*TO DO*:
A - From the article on the Russian money-laundering inquiry, return the passage that begins at the words "Most recently, Rappaport's" and stops after "appealing the decision.", copied exactly.
B - Put this sentence from the article on the Russian money-laundering inquiry into Spanish: "A Federal judge dismissed the case last year, though, citing lack of jurisdiction."

*DOCUMENT SECTION*:
──────────

[Apologies for the poor formatting. Articles like this appear everyday
on JRL] --SP.




Johnson's Russia List
#3456
22 August 1999
[EMAIL PROTECTED]

*******

#4
New York Times
August 22, 1999
[for personal use only]
Russian Money-Laundering Investigation Finds Familiar Swiss Banker in
the 
By TIMOTHY L. O'BRIEN with RAYMOND BONNER

At the intersection of illicit Russian money and the Bank of New York is
Bruce 
Rappaport, a Swiss banker who has had brushes with governmental
investigators 
in the past and who has long had an important connection to the bank. 

Together with the Bank of New York, Rappaport owns a bank in Switzerland
that 
helped provide the American bank with important business contacts in
Russia, 
according to Western bankers familiar with the operation. 

And millions of dollars that were channeled through the Swiss bank,
known as 
Bank of New York-Inter Maritime, are linked to what Federal
investigators 
describe as possibly one of the biggest money-laundering schemes in the 
United States, according to a person close to the investigation. 

The Bank of New York, which for years aggressively sought business in
Russia, 
is currently engulfed in a Federal money-laundering investigation that
led to 
the suspension last week of two senior officers who oversaw the bank's 
Russian business. Federal investigators are also looking into the
activities 
of their husbands, both of whom are involved in businesses that have
ties to 
either Rappaport or his Swiss bank. 

The money moving through the Bank of New York-Inter Maritime raises the 
question of why the Bank of New York, a conservative institution that is
one 
of the nation's oldest banks, worked closely with a man who has
frequently 
drawn the attention of government regulators and law-enforcement
officials 
worldwide. 

Most recently, Rappaport's bank was sued by the Justice Department in
1997, 
to recover proceeds that the Government asserted were from drug sales
that 
had been deposited in the Bank of New York-Inter Maritime on the
Caribbean 
island of Antigua by a known money-launderer. A Federal judge dismissed
the 
case last year, though, citing lack of jurisdiction. The Government is 
appealing the decision. 

A Boston lawyer representing Bank of New York-Inter Maritime, William
Shaw 
McDermott, did not respond to requests to interview Rappaport or talk
about 
the Justice Department suit. Efforts to contact Rappaport were
unsuccessful. 
The Bank of New York, which is cooperating with the Federal
money-laundering 
investigation, declined to comment about Rappaport.

──────────

*STUDY MATERIAL*:
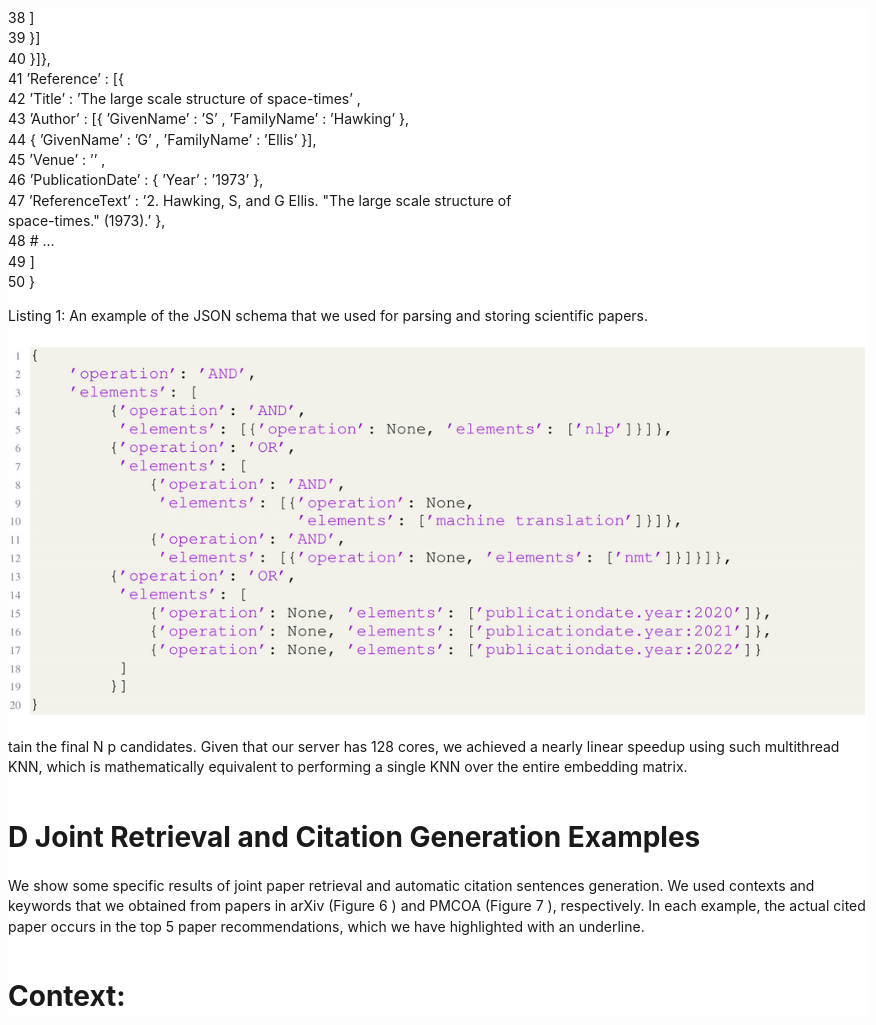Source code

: 38 ]   
39 }]   
40 }]},   
41 ’Reference’ : [{   
42 ’Title’ :  ’The large scale structure of space-times’ ,   
43 ’Author’ : [{ ’GivenName’ :  ’S’ ,  ’FamilyName’ :  ’Hawking’ },   
44 { ’GivenName’ :  ’G’ ,  ’FamilyName’ :  ’Ellis’ }],   
45 ’Venue’ :  ’’ ,   
46 ’PublicationDate’ : { ’Year’ :  ’1973’ },   
47 ’ReferenceText’ :  ’2. Hawking, S, and G Ellis. "The large scale structure of   
space-times." (1973).’ },   
48 # ...   
49 ]   
50  }  

Listing 1: An example of the JSON schema that we used for parsing and storing scientific papers.  

![](images/8f0fedbe8ac90cf7ca39209e256930bbe0ecf4c79667056667f046d0c80e9000.jpg)  

tain the final  N p  candidates. Given that our server has 128 cores, we achieved a nearly linear speedup using such multithread KNN, which is mathematically equivalent to performing a single KNN over the entire embedding matrix.  

# D Joint Retrieval and Citation Generation Examples  

We show some specific results of joint paper retrieval and automatic citation sentences generation. We used contexts and keywords that we obtained from papers in arXiv (Figure  6 ) and PMCOA (Figure  7 ), respectively. In each example, the actual cited paper occurs in the top 5 paper recommendations, which we have highlighted with an underline.  

# Context:  

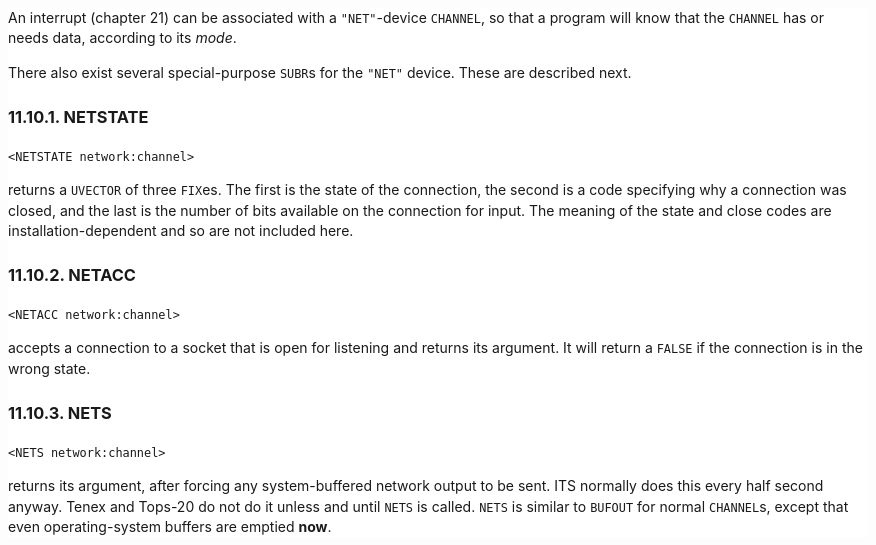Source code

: An interrupt (chapter 21) can be associated with a `"NET"`-device
`CHANNEL`, so that a program will know that the `CHANNEL` has or
needs data, according to its *mode*.

There also exist several special-purpose `SUBR`s for the `"NET"`
device. These are described next.

### 11.10.1. NETSTATE

    <NETSTATE network:channel>

returns a `UVECTOR` of three `FIX`es. The first is the state of the
connection, the second is a code specifying why a connection was
closed, and the last is the number of bits available on the
connection for input. The meaning of the state and close codes are
installation-dependent and so are not included here.

### 11.10.2. NETACC

    <NETACC network:channel>

accepts a connection to a socket that is open for listening and
returns its argument. It will return a `FALSE` if the connection is
in the wrong state.

### 11.10.3. NETS

    <NETS network:channel>

returns its argument, after forcing any system-buffered network
output to be sent. ITS normally does this every half second anyway.
Tenex and Tops-20 do not do it unless and until `NETS` is called.
`NETS` is similar to `BUFOUT` for normal `CHANNEL`s, except that even
operating-system buffers are emptied **now**.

──────────

*ANSWERS TO THE EXERCISES*:
A -
Most recently, Rappaport's bank was sued by the Justice Department in
1997, 
to recover proceeds that the Government asserted were from drug sales
that 
had been deposited in the Bank of New York-Inter Maritime on the
Caribbean 
island of Antigua by a known money-launderer. A Federal judge dismissed
the 
case last year, though, citing lack of jurisdiction. The Government is 
appealing the decision.

B - Sin embargo, un juez federal desestimó el caso el año pasado, alegando falta de jurisdicción.